Nel 1402 Costanza vedova di Pietro Zane e la figlia Maria, due nobildonne della diocesi veneziana di Castello, si rivolsero a Bonifacio IX, volendo fondare un monastero di clarisse alla Canea. In seguito a ciò il pontefice con la bolla Sincerae devotionis ordinava al B. di far costruire il monastero e la chiesa di S. Chiara, di provvederne alla consacrazione e di confermare Maria come prima badessa.
Anche dopo l'elezione a vescovo agiense il B. continuò a risiedere almeno temporaneamente a Venezia, dove poteva seguire la diffusione del movimento di riforma domenicana guidato da Giovanni Dominici.
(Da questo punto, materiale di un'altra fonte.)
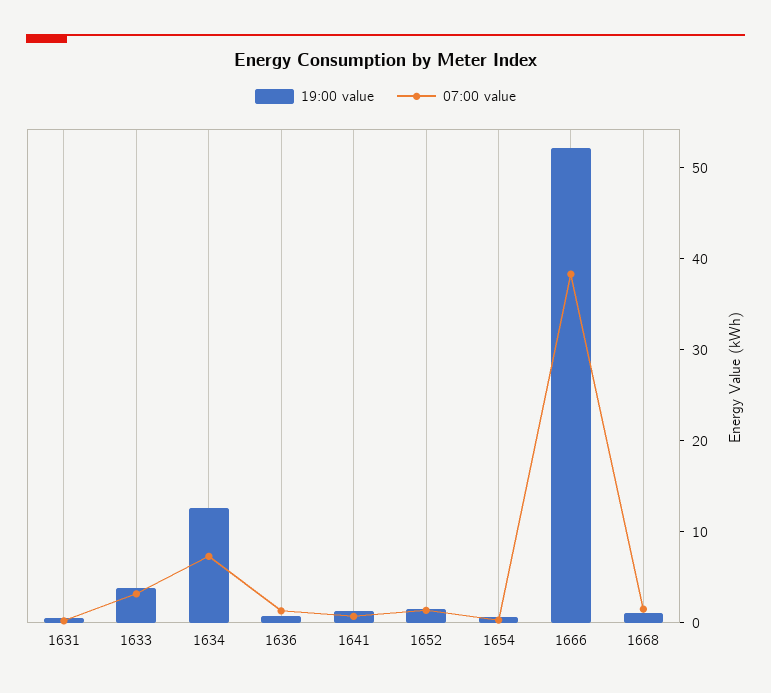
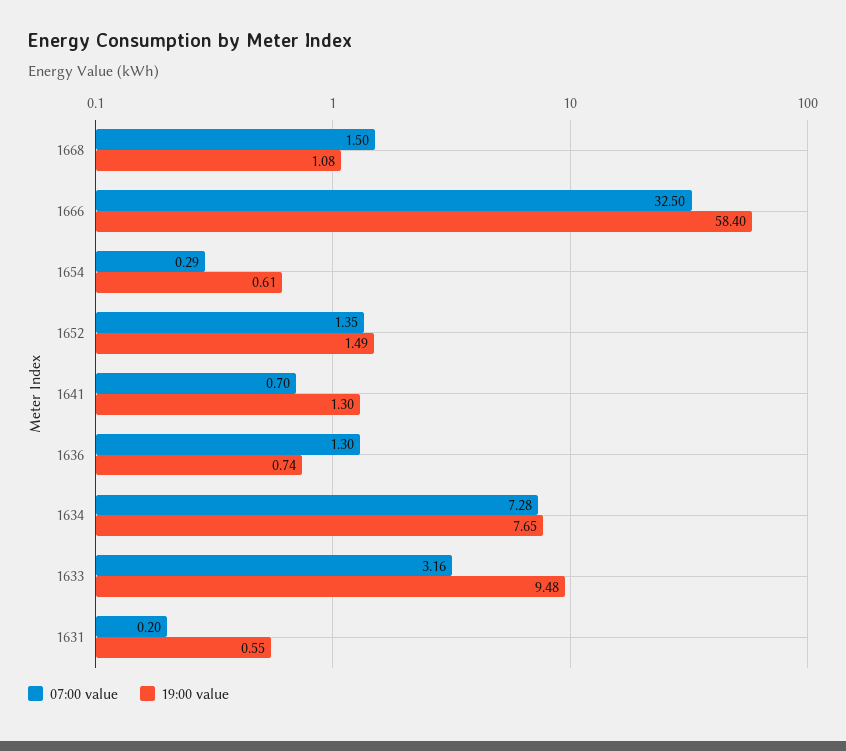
19:00 value, 1633: 4 -> 9.48
19:00 value, 1634: 12 -> 7.65
19:00 value, 1666: 52 -> 58.4
07:00 value, 1666: 38 -> 32.5

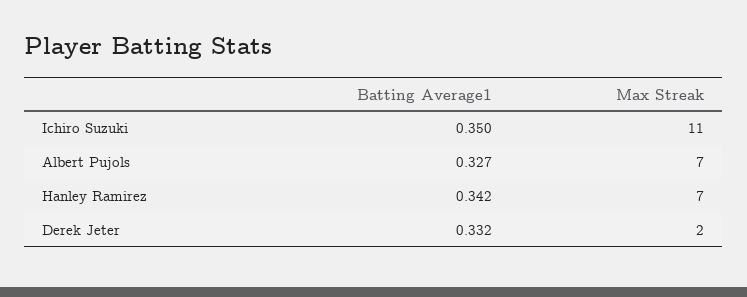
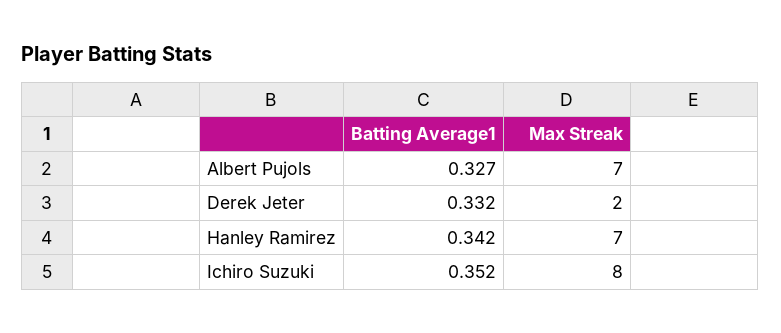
Batting Average1, Ichiro Suzuki: 0.35 -> 0.352
Max Streak, Ichiro Suzuki: 11 -> 8

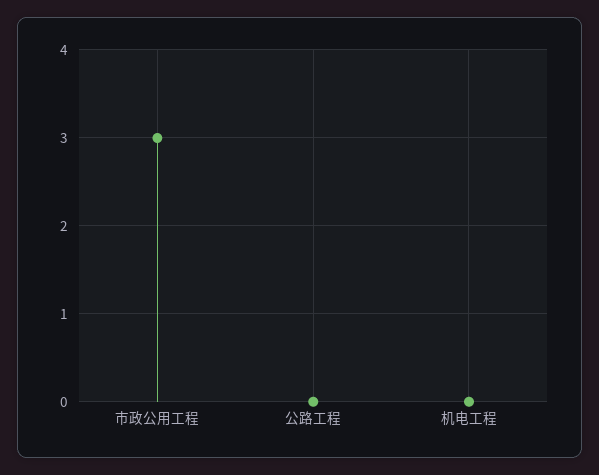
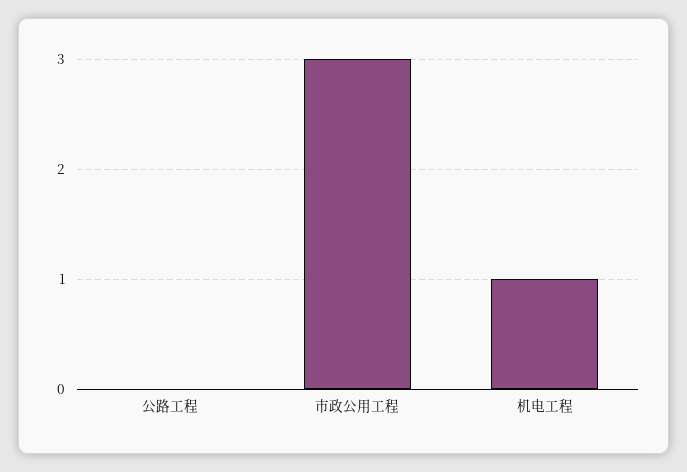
机电工程: 0 -> 1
Già vari monasteri erano tornati alla osservanza regolare, fra i quali anche quello di S. Domenico di Castello, di cui il B. era stato priore, né, dopo la partenza del Dominici da Venezia, il movimento si era arrestato perché altri continuarono la sua opera. Fra questi era fra' Tommaso da Siena detto Caffarini, il quale, ottenuta da Innocenzo VII l'approvazione della regola dell'Ordine della penitenza, intensificò i contatti con l'alto clero veneziano affinché fossero concessi privilegi di indulgenze a favore delle mantellate domenicane. Fra' Tommaso poté accostare in Venezia anche il B., il quale il 24 marzo 1406 emanò una lettera di indulgenza a vantaggio dell'Ordine della penitenza, richiamandosi ai meriti della sua più illustre rappresentante, Caterina da Siena, che dichiarava di aver conosciuta di persona.
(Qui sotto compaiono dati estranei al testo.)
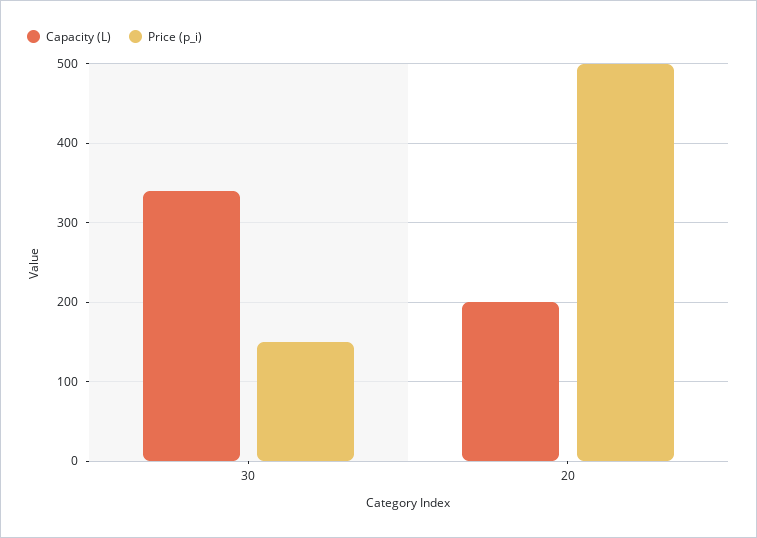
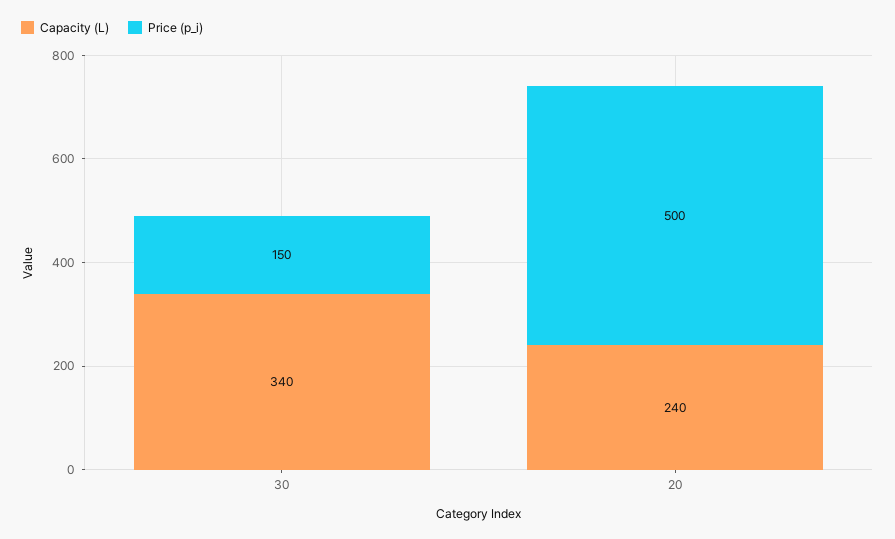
Capacity (L), 20: 200 -> 240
La data di morte del B. resta ignota: certamente deve essere anteriore al 27 marzo del 1411, giorno in cui venne nominato il suo successore nella diocesi di Canea.
È pure impossibile precisare il luogo in cui morì, anche se P.Ughelli sembra accennare alla Canea. Infatti i vescovi dei domini veneziani in Oriente dovevano essere raramente presenti nelle loro sedi, se il governo nel 1410 richiamò gli arcivescovi di Candia, Corfù e tutti i vescovi e prelati del Levante all'obbligo di risiedere nelle rispettive diocesi (Noiret, Documents inédits..., pp. 199-200).
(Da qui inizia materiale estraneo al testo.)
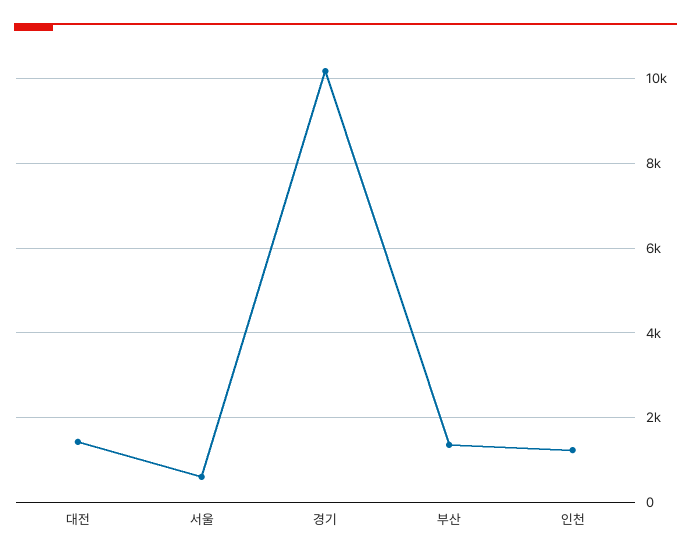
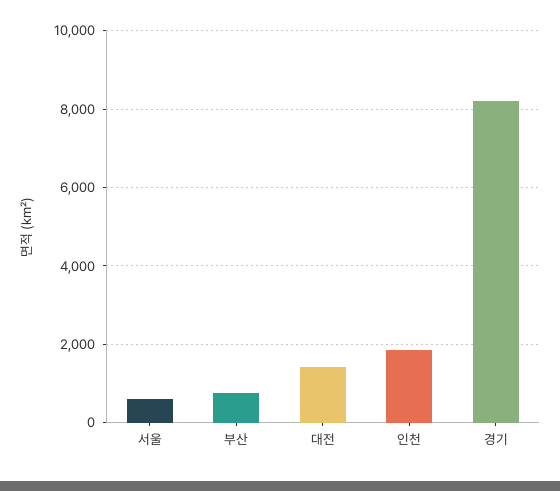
경기: 10200 -> 8200
부산: 1400 -> 800
인천: 1200 -> 1800

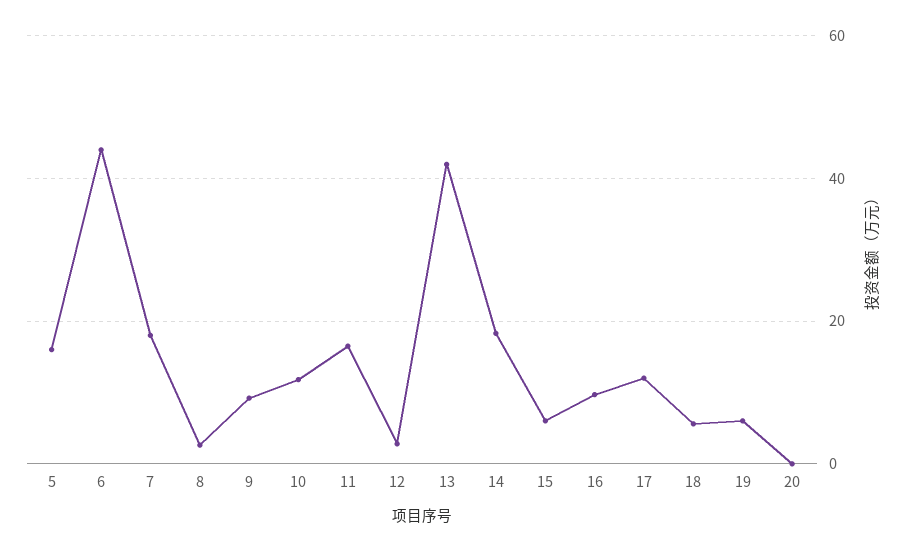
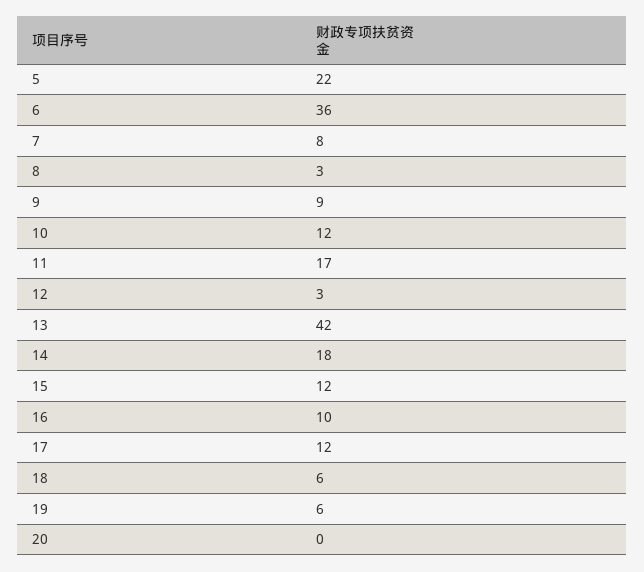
5: 16 -> 22
6: 44 -> 36
7: 18 -> 8
15: 6 -> 12

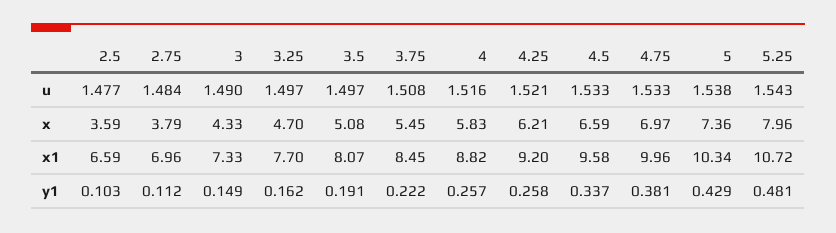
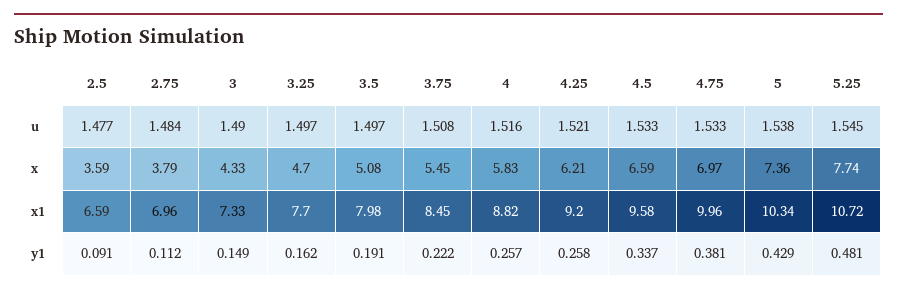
5.25, u: 1.543 -> 1.545
5.25, x: 7.96 -> 7.74
3.5, x1: 8.07 -> 7.98
2.5, y1: 0.103 -> 0.091

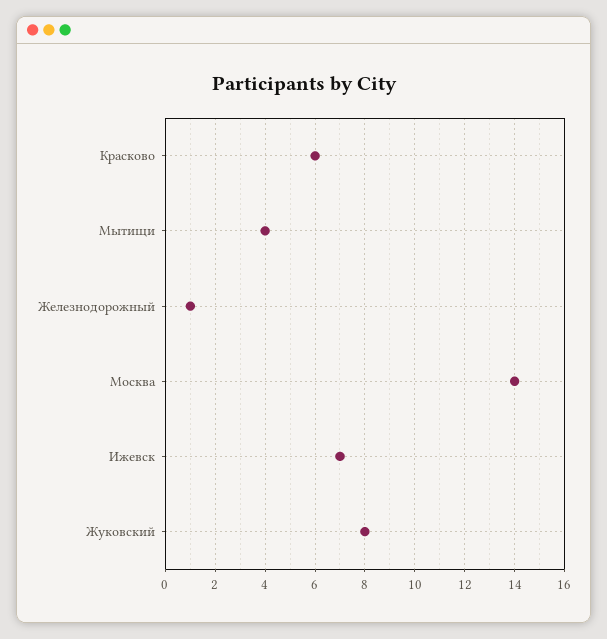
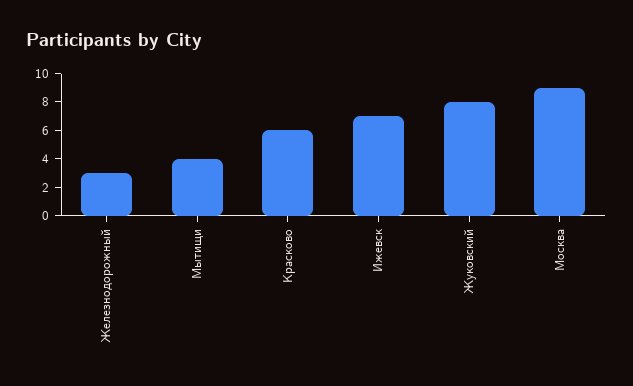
Железнодорожный: 1 -> 3
Москва: 14 -> 9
Fonti e Bibl.: "Tractatus de Ordine fratrum de paenitentiaS.Dominici" di f. Tommaso da Siena "Caffarini", a cura di M.-H. Laurent, Firenze 1938, pp. 157-158; F. Ughelli-N. Coleti, Italia Sacra, V, Venetiis 1720, coll. 472, 1340; F. Corner, Ecclesiae Venetae..., Venetiis 1749, IV, pp. 13, 67-69; VII, p. 155; XIV, pp. 476-477; Id., Creta sacra..., II, Venetiis 1755, p. 152; G. Gerola, I monum. veneti nell'is. di Creta, II, Venezia 1908, p. 141; Id., Per la cronotassi dei vescovi cretesi all'epoca veneta, Venezia 1913, p. 19; C. Eubel, Hierarchia catholica..., I, Monasterii 1913, pp. 77, 164, 397; L. Wadding, Annales Minorum, a cura di J. M. Fonseca ab Ebora, IX, ad Claras Aquas 1932, pp. 328, 582-583; C. Cenci, Senato veneto: "probae" ai benefici ecclesiastici, in C. Piana-C. Cenci, Promozioni agli ordini sacri a Bologna e alledignità ecclesiastiche nel Veneto nei secoli XIV-XV, Quaracchi-Florentiae 1968, pp. 332 n. 4, 339-341.